TASK INSTRUCTIONS: For the word "algorithm", state how many lines of the records include it, with no other text.

Collected data entries:
▬▬▬▬▬▬▬▬▬▬
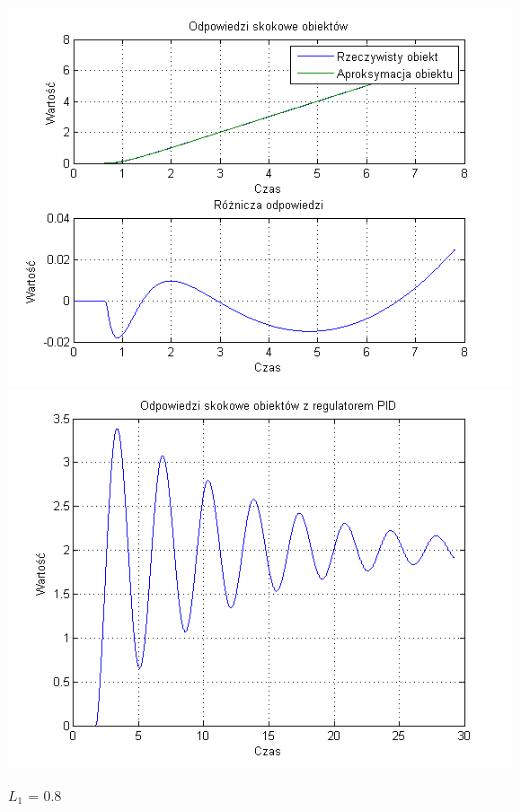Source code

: \documentclass[10pt,a4paper]{article}
\begin{document}
\begin{center}
\includegraphics[scale=1]{images/dwa/skrypt_147.png}\\
\includegraphics[scale=1]{images/dwa/skrypt_148.png}\\
\end{center}
\newpage
$L_1$ = 0.8
\end{document}
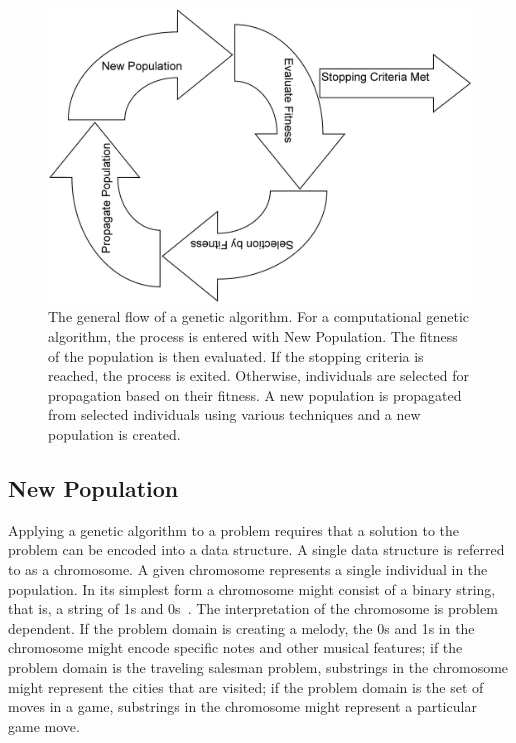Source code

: \begin{figure}[htp]
\centerline{\includegraphics[width=1.0\columnwidth]{Figures/GAFlow.png}}
\caption[Genetic Algorithm Flow]{The general flow of a genetic algorithm. For a
computational genetic algorithm, the process is entered with New Population.
The fitness of the population is then evaluated. If the stopping criteria is
reached, the process is exited. Otherwise, individuals are selected for
propagation based on their fitness. A new population is propagated from
selected individuals using various techniques and a new population is created.}
\label{figure-gaflow}
\end{figure}

\subsection{New Population}

Applying a genetic algorithm to a problem requires that a solution to the
problem can be encoded into a data structure. A single data structure is
referred to as a chromosome. A given chromosome represents a single individual
in the population. In its simplest form a chromosome might consist of a binary
string, that is, a string of 1s and 0s~\cite{Holland1992,goldberg1989genetic}.
The interpretation of the chromosome is problem dependent. If the problem domain
is creating a melody, the 0s and 1s in the chromosome might encode specific
notes and other musical features; if the problem domain is the traveling
salesman problem, substrings in the chromosome might represent the cities that
are visited; if the problem domain is the set of moves in a game, substrings in
the chromosome might represent a particular game move.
▬▬▬▬▬▬▬▬▬▬
ANSWER FOR THE TASK: 3